Data for review
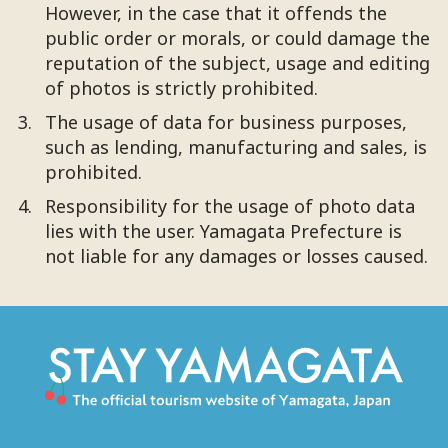
However, in the case that it offends the
public order or morals, or could damage the
reputation of the subject, usage and editing
of photos is strictly prohibited.
The usage of data for business purposes,
such as lending, manufacturing and sales, is
prohibited.
Responsibility for the usage of photo data
lies with the user. Yamagata Prefecture is
not liable for any damages or losses caused.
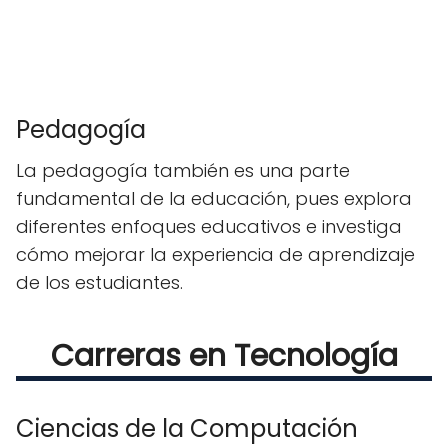
Pedagogía
La pedagogía también es una parte
fundamental de la educación, pues explora
diferentes enfoques educativos e investiga
cómo mejorar la experiencia de aprendizaje
de los estudiantes.
Carreras en Tecnología
Ciencias de la Computación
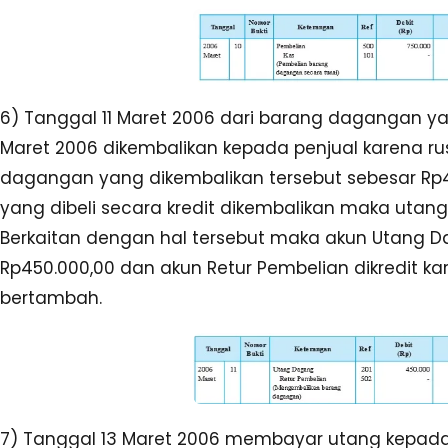
6) Tanggal 11 Maret 2006 dari barang dagangan ya
Maret 2006 dikembalikan kepada penjual karena ru
dagangan yang dikembalikan tersebut sebesar Rp
yang dibeli secara kredit dikembalikan maka utan
Berkaitan dengan hal tersebut maka akun Utang D
Rp450.000,00 dan akun Retur Pembelian dikredit ka
bertambah.
7) Tanggal 13 Maret 2006 membayar utang kepada 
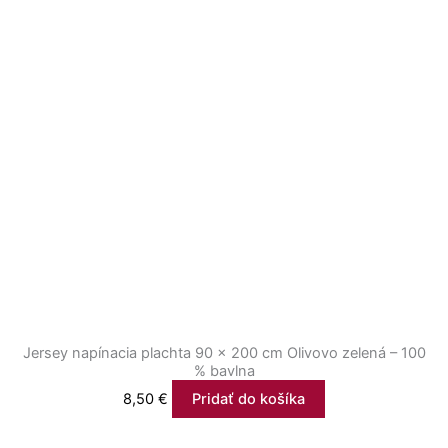
Jersey napínacia plachta 90 × 200 cm Olivovo zelená – 100
% bavlna
8,50
€
Pridať do košíka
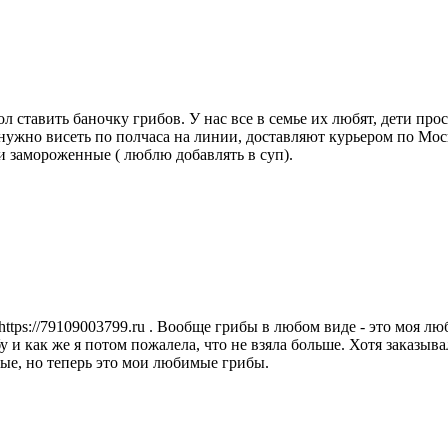
л ставить баночку грибов. У нас все в семье их любят, дети пр
нужно висеть по полчаса на линии, доставляют курьером по Моск
и замороженные ( люблю добавлять в суп).
ttps://79109003799.ru . Вообще грибы в любом виде - это моя лю
обу и как же я потом пожалела, что не взяла больше. Хотя заказ
ые, но теперь это мои любимые грибы.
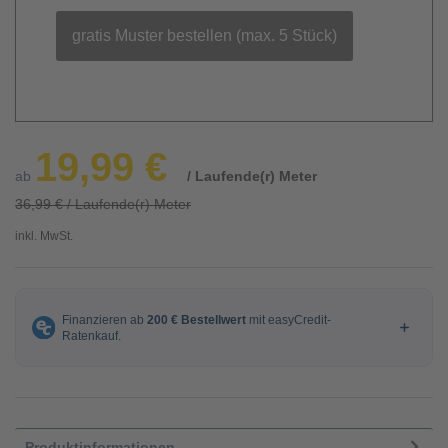
gratis Muster bestellen (max. 5 Stück)
19,99 €
ab
/ Laufende(r) Meter
36,99 € / Laufende(r) Meter
inkl. MwSt.
Produktinformationen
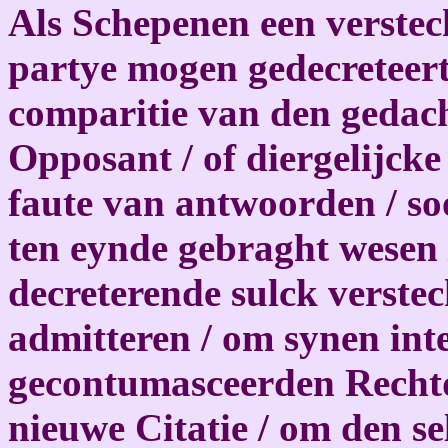
Als Schepenen een verstec
partye mogen gedecreteert
comparitie van den gedach
Opposant / of diergelijcke
faute van antwoorden / soo
ten eynde gebraght wesen 
decreterende sulck verst
admitteren / om synen int
gecontumasceerden Rechtd
nieuwe Citatie / om den sel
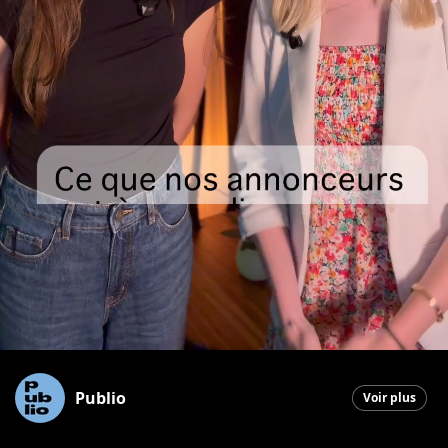
Publio
Voir plus
Saint-Georges
|
30 juin 2026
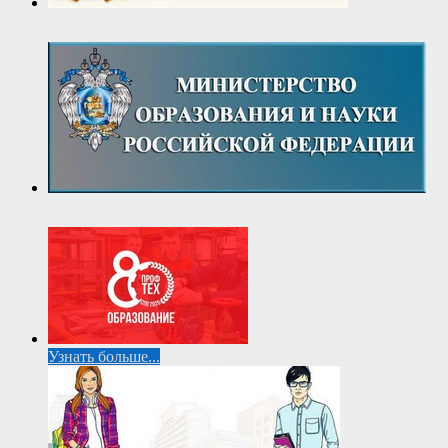
Узнать больше...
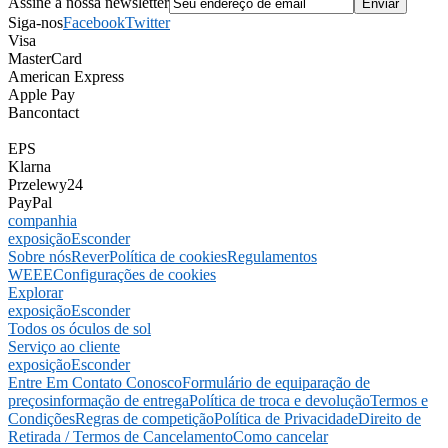
Assine a nossa newsletter
Siga-nos
Facebook
Twitter
Visa
MasterCard
American Express
Apple Pay
Bancontact
EPS
Klarna
Przelewy24
PayPal
companhia
exposição
Esconder
Sobre nós
Rever
Política de cookies
Regulamentos
WEEE
Configurações de cookies
Explorar
exposição
Esconder
Todos os óculos de sol
Serviço ao cliente
exposição
Esconder
Entre Em Contato Conosco
Formulário de equiparação de
preços
informação de entrega
Política de troca e devolução
Termos e
Condições
Regras de competição
Política de Privacidade
Direito de
Retirada / Termos de Cancelamento
Como cancelar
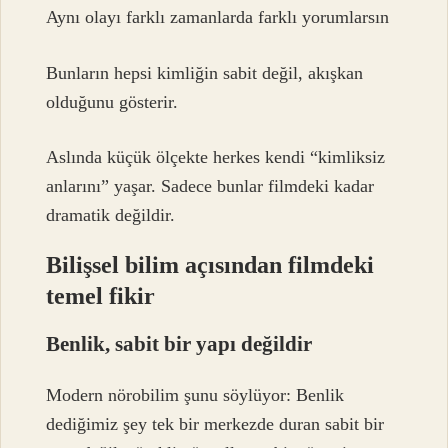
Aynı olayı farklı zamanlarda farklı yorumlarsın
Bunların hepsi kimliğin sabit değil, akışkan
olduğunu gösterir.
Aslında küçük ölçekte herkes kendi “kimliksiz
anlarını” yaşar. Sadece bunlar filmdeki kadar
dramatik değildir.
Bilişsel bilim açısından filmdeki
temel fikir
Benlik, sabit bir yapı değildir
Modern nörobilim şunu söylüyor: Benlik
dediğimiz şey tek bir merkezde duran sabit bir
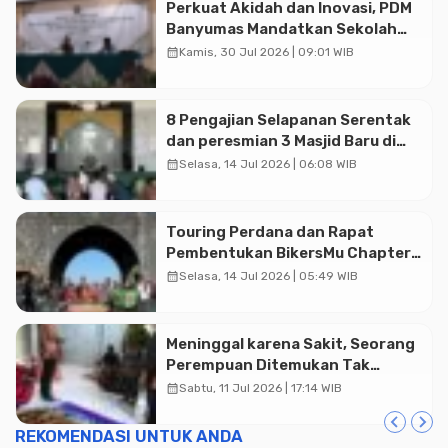
Perkuat Akidah dan Inovasi, PDM
Banyumas Mandatkan Sekolah
Muhammadiyah Jadi Pilihan
calendar_month
Kamis, 30 Jul 2026 | 09:01 WIB
Utama Umat
8 Pengajian Selapanan Serentak
dan peresmian 3 Masjid Baru di
Banyumas
calendar_month
Selasa, 14 Jul 2026 | 06:08 WIB
Touring Perdana dan Rapat
Pembentukan BikersMu Chapter
Temanggung Korwil Jateng :
calendar_month
Selasa, 14 Jul 2026 | 05:49 WIB
Dakwah di Atas Roda
Meninggal karena Sakit, Seorang
Perempuan Ditemukan Tak
Bernyawa di Rumah Warga
calendar_month
Sabtu, 11 Jul 2026 | 17:14 WIB
Karanganyar
REKOMENDASI UNTUK ANDA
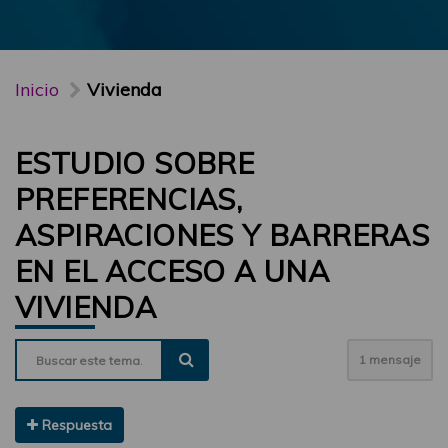
Inicio
Vivienda
ESTUDIO SOBRE
PREFERENCIAS,
ASPIRACIONES Y BARRERAS
EN EL ACCESO A UNA
VIVIENDA
1 mensaje
Respuesta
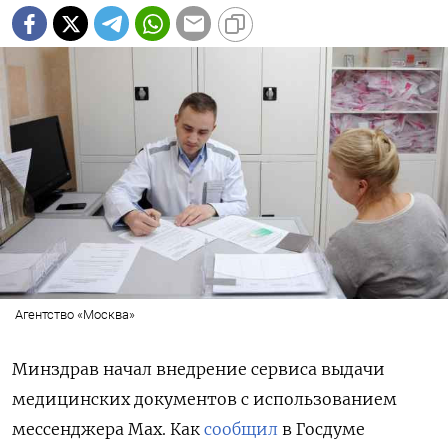
Агентство «Москва»
Минздрав начал внедрение сервиса выдачи
медицинских документов с использованием
мессенджера Max. Как
сообщил
в Госдуме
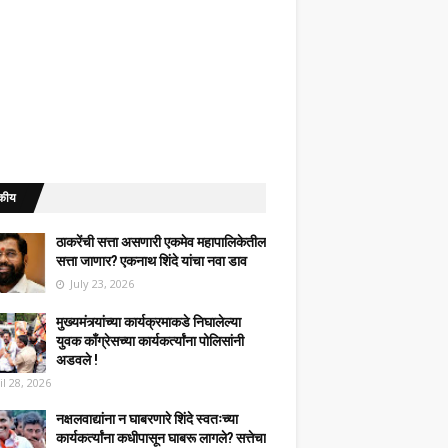
कीय
ठाकरेंची सत्ता असणारी एकमेव महापालिकेतील
सत्ता जाणार? एकनाथ शिंदे यांचा नवा डाव
July 23, 2026
मुख्यमंत्र्यांच्या कार्यक्रमाकडे निघालेल्या
युवक काँग्रेसच्या कार्यकर्त्यांना पोलिसांनी
अडवले !
il 28, 2026
नक्षलवाद्यांना न घाबरणारे शिंदे स्वतःच्या
कार्यकर्त्यांना कधीपासून घाबरू लागले? सत्तेचा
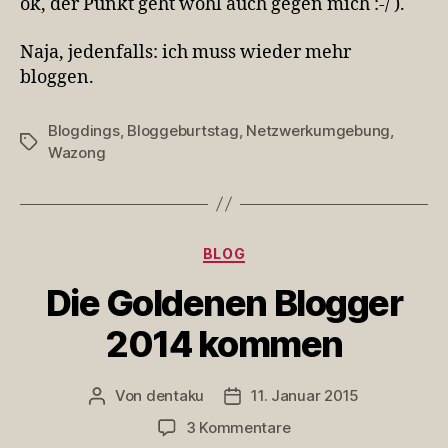
ok, der Punkt geht wohl auch gegen mich :-/ ).
Naja, jedenfalls: ich muss wieder mehr
bloggen.
Blogdings
,
Bloggeburtstag
,
Netzwerkumgebung
,
Schlagwörter
Wazong
Kategorien
BLOG
Die Goldenen Blogger
2014 kommen
Von
dentaku
11. Januar 2015
Beitragsautor
Veröffentlichungsdatum
zu
3 Kommentare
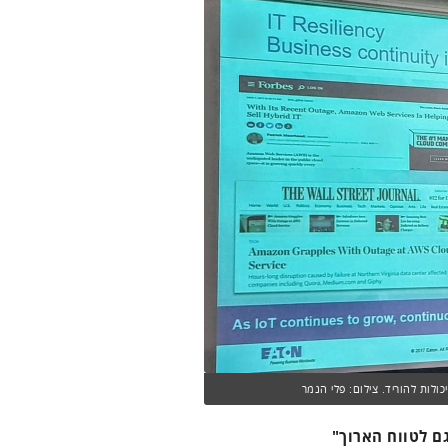
ם לטווח הארוך"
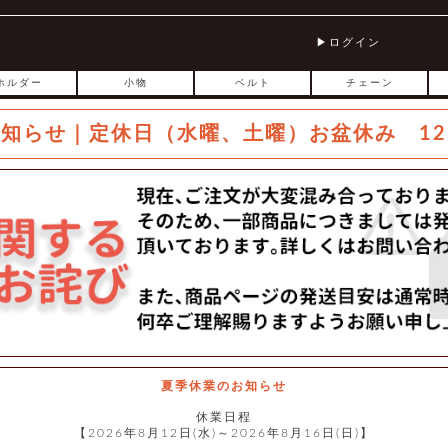
ログイン
ホルダー
小物
ベルト
チェーン
お知らせ｜定休日（水曜、土曜）お盆休み 12
夏季休業のお知らせ
休業日程
【2026年8月12日(水)～2026年8月16日(日)】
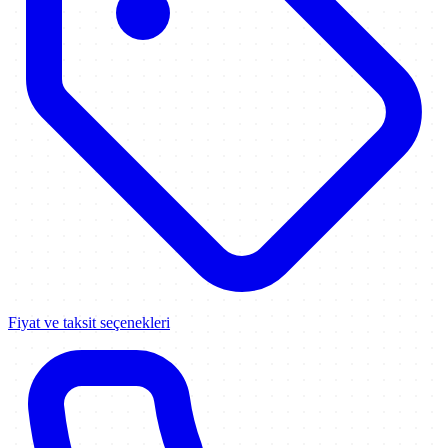
Fiyat ve taksit seçenekleri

Task description
For the entries above, print exactly the lines between the one with "Todos os óculos de sol" and the one with "Aynı olayı farklı", inclusive, with no pictures.

Task result
Todos os óculos de sol
Serviço ao cliente
exposição
Esconder
Entre Em Contato Conosco
Formulário de equiparação de
preços
informação de entrega
Política de troca e devolução
Termos e
Condições
Regras de competição
Política de Privacidade
Direito de
Retirada / Termos de Cancelamento
Como cancelar
Aynı olayı farklı zamanlarda farklı yorumlarsın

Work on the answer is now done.